Exercise goal:
Without its pictures, the listing below is to be transcribed exactly.
BEGIN Data
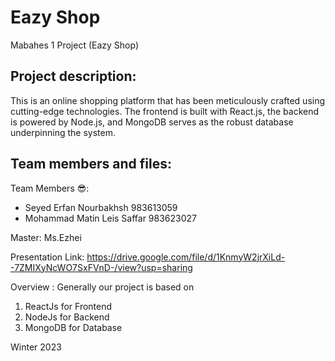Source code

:# Eazy Shop

Mabahes 1 Project (Eazy Shop)

## Project description:

This is an online shopping platform that has been meticulously crafted using cutting-edge technologies. The frontend is built with React.js, the backend is powered by Node.js, and MongoDB serves as the robust database underpinning the system.

## Team members and files:

Team Members 😎:
* Seyed Erfan Nourbakhsh 983613059
* Mohammad Matin Leis Saffar 983623027

Master: Ms.Ezhei

Presentation Link: https://drive.google.com/file/d/1KnmyW2jrXiLd--7ZMIXyNcWO7SxFVnD-/view?usp=sharing

Overview : Generally our project is based on 

1) ReactJs for Frontend
2) NodeJs for Backend
3) MongoDB for Database


Winter 2023
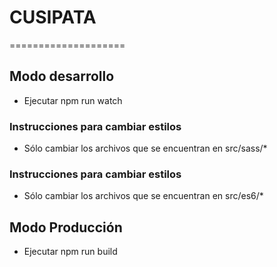 # CUSIPATA
====================

## Modo desarrollo

- Ejecutar npm run watch

### Instrucciones para cambiar estilos

- Sólo cambiar los archivos que se encuentran en src/sass/*

### Instrucciones para cambiar estilos

- Sólo cambiar los archivos que se encuentran en src/es6/*

## Modo Producción

- Ejecutar npm run build
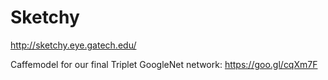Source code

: # Sketchy
http://sketchy.eye.gatech.edu/

Caffemodel for our final Triplet GoogleNet network: https://goo.gl/cqXm7F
END Data
Response:
Source code

:# Eazy Shop

Mabahes 1 Project (Eazy Shop)

## Project description:

This is an online shopping platform that has been meticulously crafted using cutting-edge technologies. The frontend is built with React.js, the backend is powered by Node.js, and MongoDB serves as the robust database underpinning the system.

## Team members and files:

Team Members 😎:
* Seyed Erfan Nourbakhsh 983613059
* Mohammad Matin Leis Saffar 983623027

Master: Ms.Ezhei

Presentation Link: https://drive.google.com/file/d/1KnmyW2jrXiLd--7ZMIXyNcWO7SxFVnD-/view?usp=sharing

Overview : Generally our project is based on 

1) ReactJs for Frontend
2) NodeJs for Backend
3) MongoDB for Database


Winter 2023
 # CUSIPATA
====================

## Modo desarrollo

- Ejecutar npm run watch

### Instrucciones para cambiar estilos

- Sólo cambiar los archivos que se encuentran en src/sass/*

### Instrucciones para cambiar estilos

- Sólo cambiar los archivos que se encuentran en src/es6/*

## Modo Producción

- Ejecutar npm run build
Source code

: # Sketchy
http://sketchy.eye.gatech.edu/

Caffemodel for our final Triplet GoogleNet network: https://goo.gl/cqXm7F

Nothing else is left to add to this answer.